Start of Extracted text

SOURCE CODE: Mid-Level API

Also you can straight up decode a batch of data. IE:

batch = dls.one_batch()
dec = dls.decode_batch(*tuplify(batch[0]), *tuplify(batch[1]))

@florianl

thank you - using dls.dataset was easier than I thought :smiley: thank you

regarding decode_batch … I came across that code snippet when debugging show_batch but I couldn’t find a way to decode a special image (by id / path) using the batch methods.

Yeah it assumes you’ve already got it transformed in some way (also I think you can have a batch of 1 in with it)

I decided to follow @philchu suggestion and I’m building a fastai cookbook: fastcook

The quotes above describes exactly what I’m trying to do, a collection of recipes (snippets of code) on how to use some standard and not so standard functionality of fastai.

While this is a bit different from the work that is being done here, I think both ideas complement each other very nicely! I don’t want to go very “behind the scenes” in the cookbook, and instead I’ll be adding a lot of links to the blogs produced here, so if the reader wants to go more in depth, he can :smile:

There are two ways of exploring the cookbook, you can check the nbs directly or you can browse the generated docs. The docs have a sidebar and a search function (not working yet) so it should be easier to use. You can also link to specific parts of the documentation like: How to use callbacks? which can make it really easy to share specific recipes.

I hope this will be helpful to us all :grin: :grin:

3 Likes

Please add it to the blog thread @lgvaz :slight_smile:

1 Like

Hi everyone, as some of you know I shared implementation of Devise in fastai here
I used

dls=ImageDataLoaders.from_lists(path="./",fnames=images,labels=img_vecs,y_block=RegressionBlock,bs=256,seed=123)

to read create the dataloader, here the images are a list of image paths, and the img_vecs is the list of word vector arrays of the labels.

End of Extracted text
Start of Material supplied

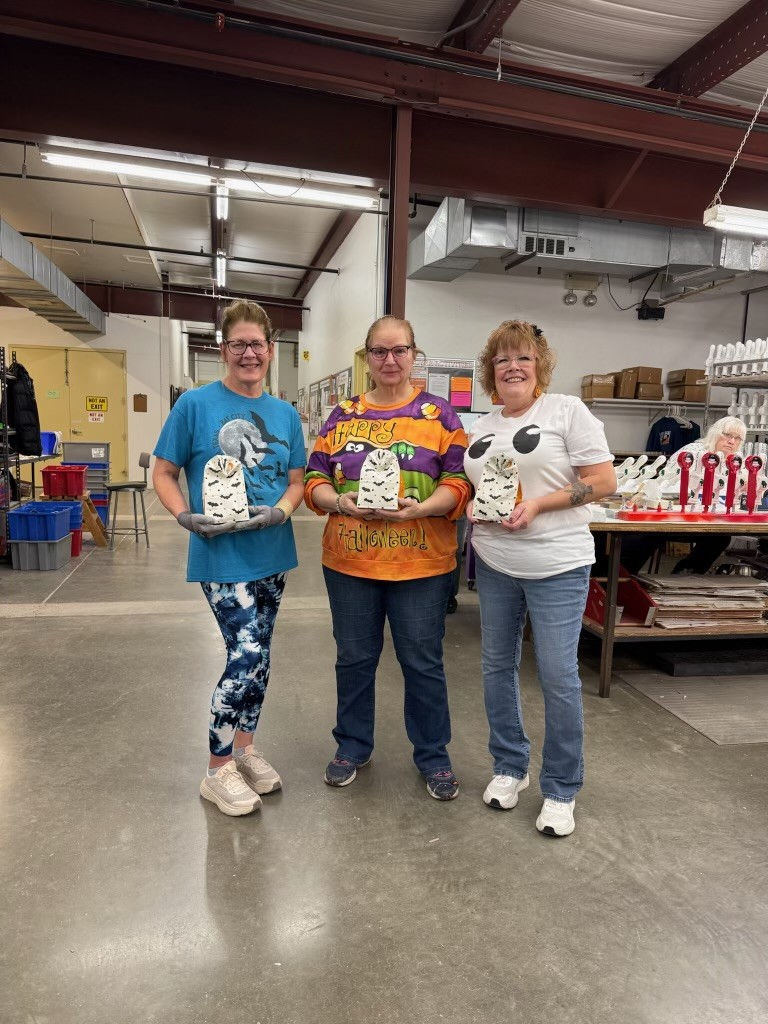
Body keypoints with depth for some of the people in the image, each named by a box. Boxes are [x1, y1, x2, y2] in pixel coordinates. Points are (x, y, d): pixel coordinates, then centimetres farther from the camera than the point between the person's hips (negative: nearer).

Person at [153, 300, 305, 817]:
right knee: (247, 654, -9)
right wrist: (187, 517, -18)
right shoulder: (195, 404, -6)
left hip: (271, 552, 5)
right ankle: (218, 770, 13)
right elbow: (163, 473, -2)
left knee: (257, 656, 15)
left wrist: (279, 511, -12)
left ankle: (245, 747, 36)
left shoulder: (286, 414, 5)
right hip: (221, 554, -5)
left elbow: (297, 481, 8)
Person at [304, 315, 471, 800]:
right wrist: (340, 502, -15)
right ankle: (352, 746, 35)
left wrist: (420, 508, -21)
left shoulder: (439, 414, 1)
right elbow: (315, 480, 6)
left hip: (421, 563, -2)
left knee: (423, 661, 9)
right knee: (354, 658, 14)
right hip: (349, 561, 2)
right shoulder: (342, 416, 7)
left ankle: (434, 755, 29)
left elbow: (459, 482, -4)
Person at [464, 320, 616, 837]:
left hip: (556, 566, -5)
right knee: (498, 665, 12)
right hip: (493, 565, 6)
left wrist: (538, 504, -18)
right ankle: (510, 766, 32)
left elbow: (604, 481, -10)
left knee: (558, 676, -1)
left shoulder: (567, 410, -5)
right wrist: (474, 507, -4)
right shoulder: (481, 428, 12)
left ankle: (562, 790, 19)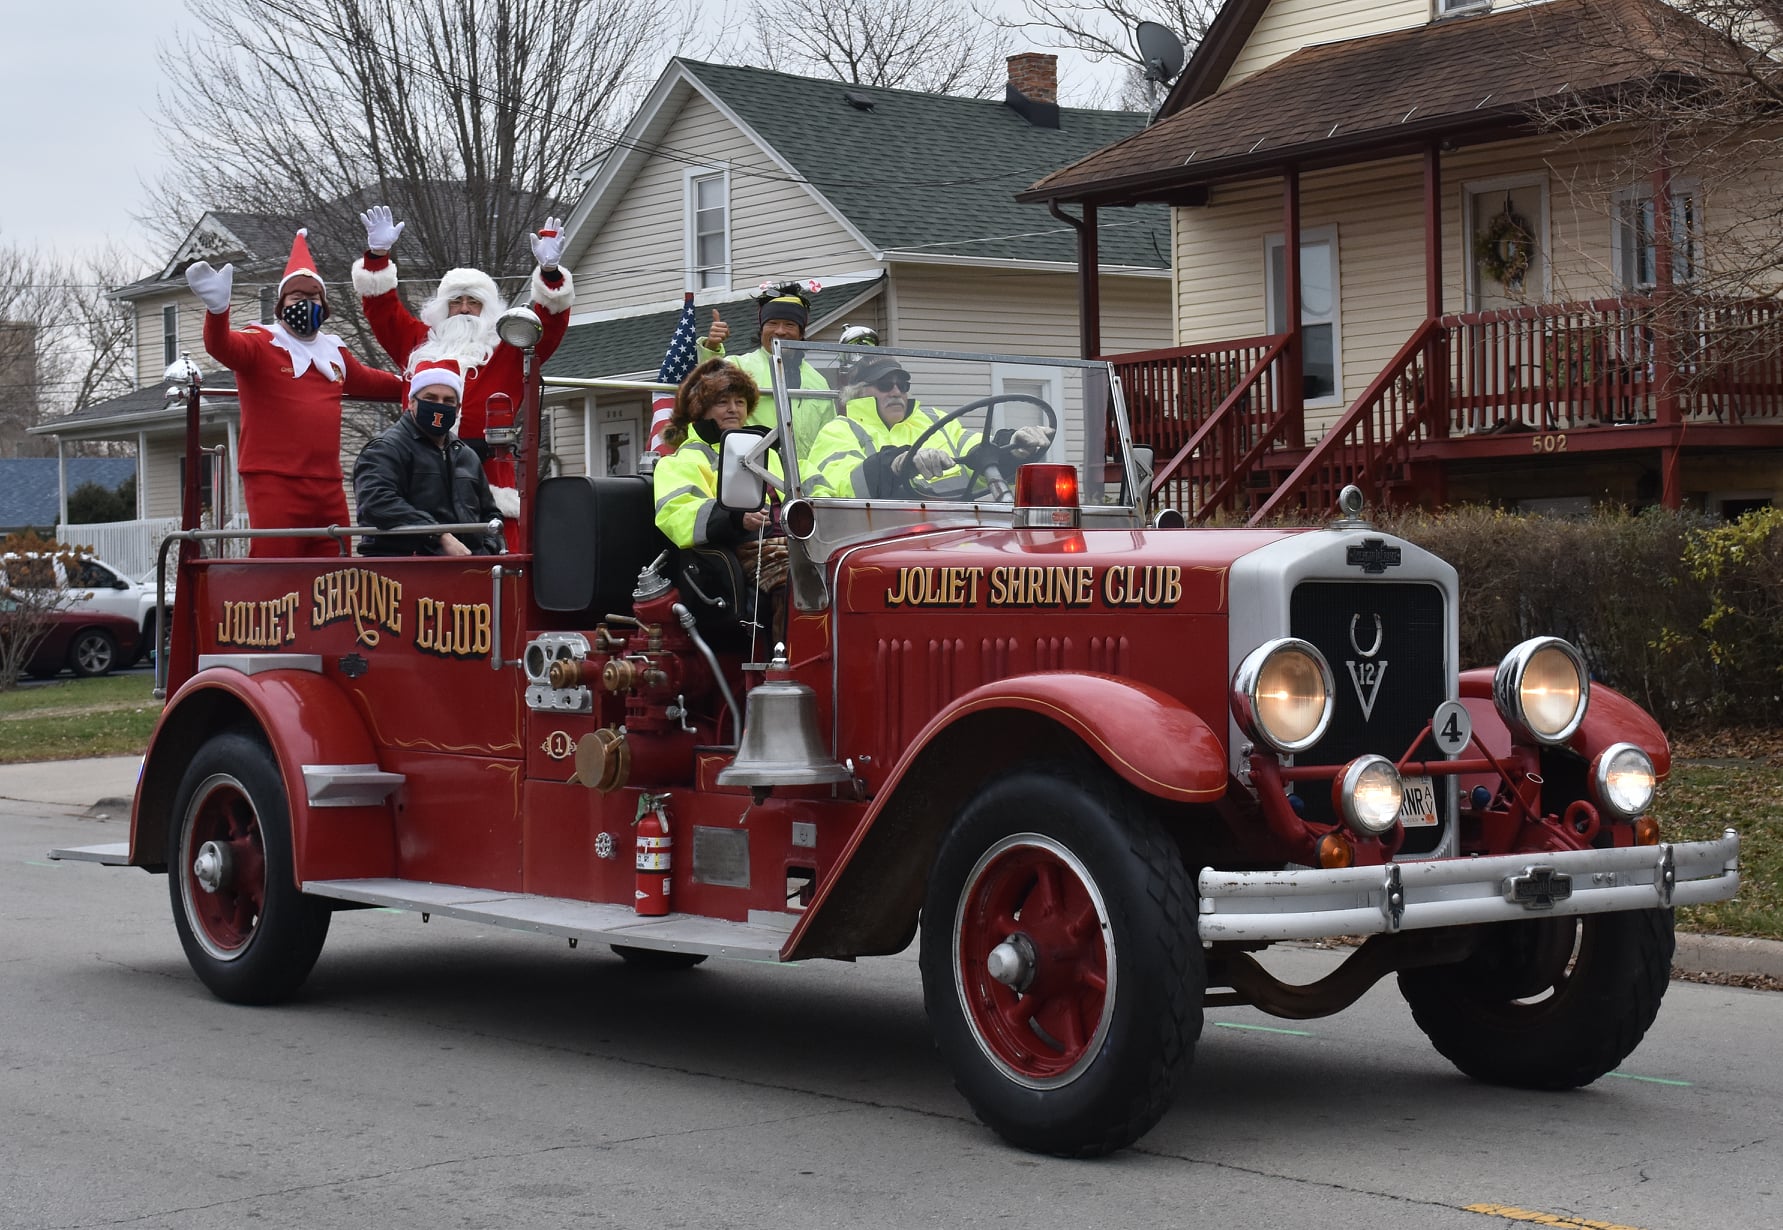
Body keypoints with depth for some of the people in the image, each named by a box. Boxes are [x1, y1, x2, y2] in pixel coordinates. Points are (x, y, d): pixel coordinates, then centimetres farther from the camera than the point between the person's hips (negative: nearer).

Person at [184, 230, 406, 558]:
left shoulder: (333, 350, 18)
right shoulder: (261, 343, -2)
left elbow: (367, 381, 38)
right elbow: (221, 346, -23)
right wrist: (217, 309, -43)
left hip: (328, 486, 7)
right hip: (274, 484, -7)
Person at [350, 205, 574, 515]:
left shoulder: (508, 349, 15)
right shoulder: (420, 343, 21)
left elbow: (549, 324, 4)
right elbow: (382, 310, 21)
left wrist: (550, 272, -11)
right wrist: (378, 255, 9)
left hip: (487, 473, -2)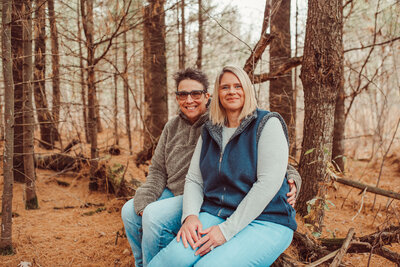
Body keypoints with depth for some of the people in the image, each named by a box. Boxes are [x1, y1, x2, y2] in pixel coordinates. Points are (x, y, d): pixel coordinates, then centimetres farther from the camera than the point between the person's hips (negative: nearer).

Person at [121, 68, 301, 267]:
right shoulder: (172, 127, 9)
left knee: (154, 216, -26)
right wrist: (144, 203, -6)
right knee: (130, 211, 2)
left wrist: (290, 178, -30)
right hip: (172, 194, 7)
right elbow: (157, 170, 10)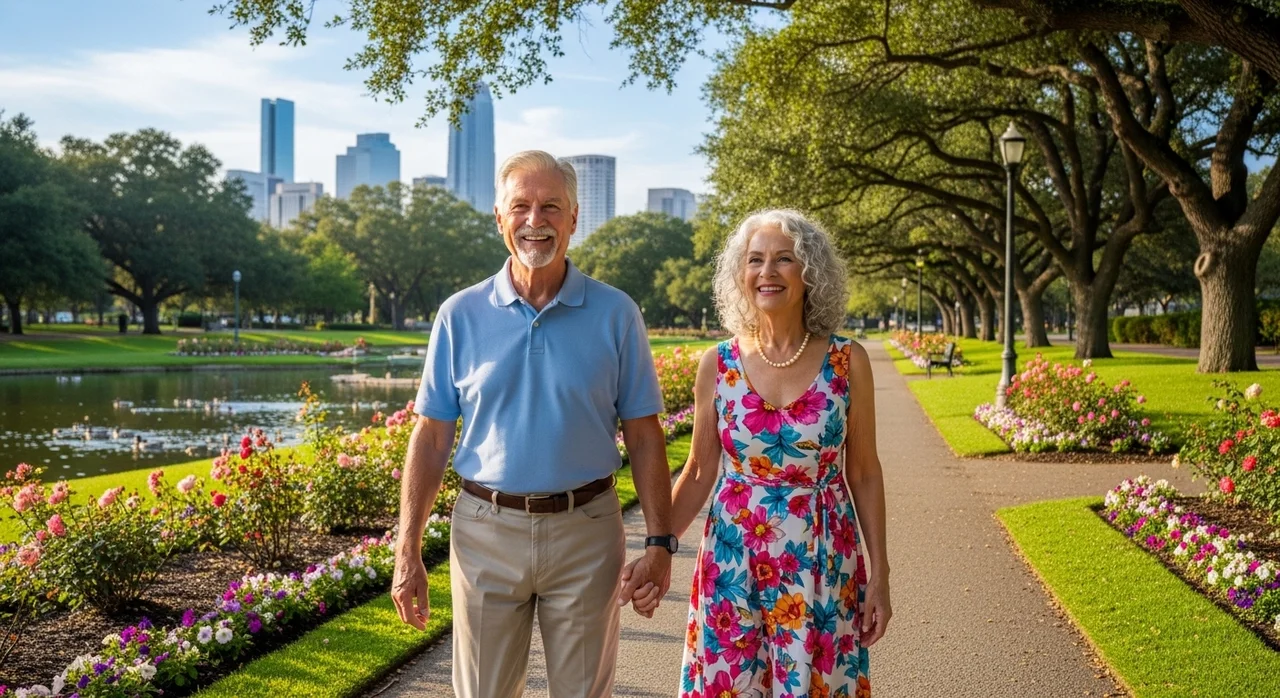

End of Material supplied

[Problems and tasks]
A) Quote the fastai forum thread between "regarding decode_batch …" and "functionality of fastai.", inclusive.
B) Please write what comes next in the fastai forum thread, picking up after its final line.

[Results of the tasks]
A)
regarding decode_batch … I came across that code snippet when debugging show_batch but I couldn’t find a way to decode a special image (by id / path) using the batch methods.

Yeah it assumes you’ve already got it transformed in some way (also I think you can have a batch of 1 in with it)

I decided to follow @philchu suggestion and I’m building a fastai cookbook: fastcook

The quotes above describes exactly what I’m trying to do, a collection of recipes (snippets of code) on how to use some standard and not so standard functionality of fastai.

B)
I wanted to use the Datablock API here but couldn’t figure out how first, but after digging the source code I came up with

def _zip(x):
  return L(x).zip()
dblock=DataBlock(blocks=(ImageBlock,RegressionBlock),get_items=_zip,getters=[ItemGetter(0),ItemGetter(1)],splitter=RandomSplitter(seed=123))
dls = dblock.dataloaders((images,img_vecs))

that is exactly what happens when you use ImageDataLoaders.from_lists, but I still don’t know why get_items=_zip is needed, I’m guessing the dataloader expects each item in x,y as inputs separately rather than a batch or list of them so that it can transform them properly, stack them and return as a batch? Can anyone explain me what is happening here?

2 Likes

I’ve allowed myself to add a debugging tutorial I had made to the wiki “Five ways to debug fastai”

2 Likes

I was going through 05_data_transform, and the get_files function is defined as follows:

Can someone explain this line of code:

if len(folders) !=0 and i==0 and '.' not in folders: continue

and why is it used?

Also why is the library os preferred over pathlib?

I’m working on some model training on a GCP instance which has 16gb GPU RAM and even though I restart my kernel I see that around 9gb ram is being used when nothing is running as shown below:

And when I actually start training a model, a parallel process starts up like this:

Is there a way to clear up GPU ram? I was able to run an xresnet50 model initially on a bs of 64 but now need to scale down to 16 due to this blockage of memory…

os used because of os.scandir - it is fastest way to iterate through folders. And Pathlib still used - Path is from pathlib.

1 Like

This looks like a second jupyter kernel running. Check if you have another notebook opened and shutdown its kernel.
If that fails you can restart jupyter or manually kill the python process.

if len(folders) !=0 and i==0 and '.' not in folders: continue

The folders variable here represents the folders we want to recurse into. Now the line says: if we are the top level (first step of os.walk()) and we have specified folders to recurse into, and ‘.’ is not in that list then do not include files from the current directory. So this works as you would expect, get_files(path, folders=['A','B']) will get you all the files from path/'A' and path/'B'. But if you do get_files(path, folders=['A','B', '.']) it will also include files directly under path.

As a side node, I actually found the previous three lines more mind bending, we are modifying a local variable d that is never used in the code. Only after some debugging I found this in the python docs

When topdown is True , the caller can modify the dirnames list in-place (perhaps using del or slice assignment), and walk() will only recurse into the subdirectories whose names remain in dirnames ; this can be used to prune the search, impose a specific order of visiting, or even to inform walk() about directories the caller creates or renames before it resumes walk() again.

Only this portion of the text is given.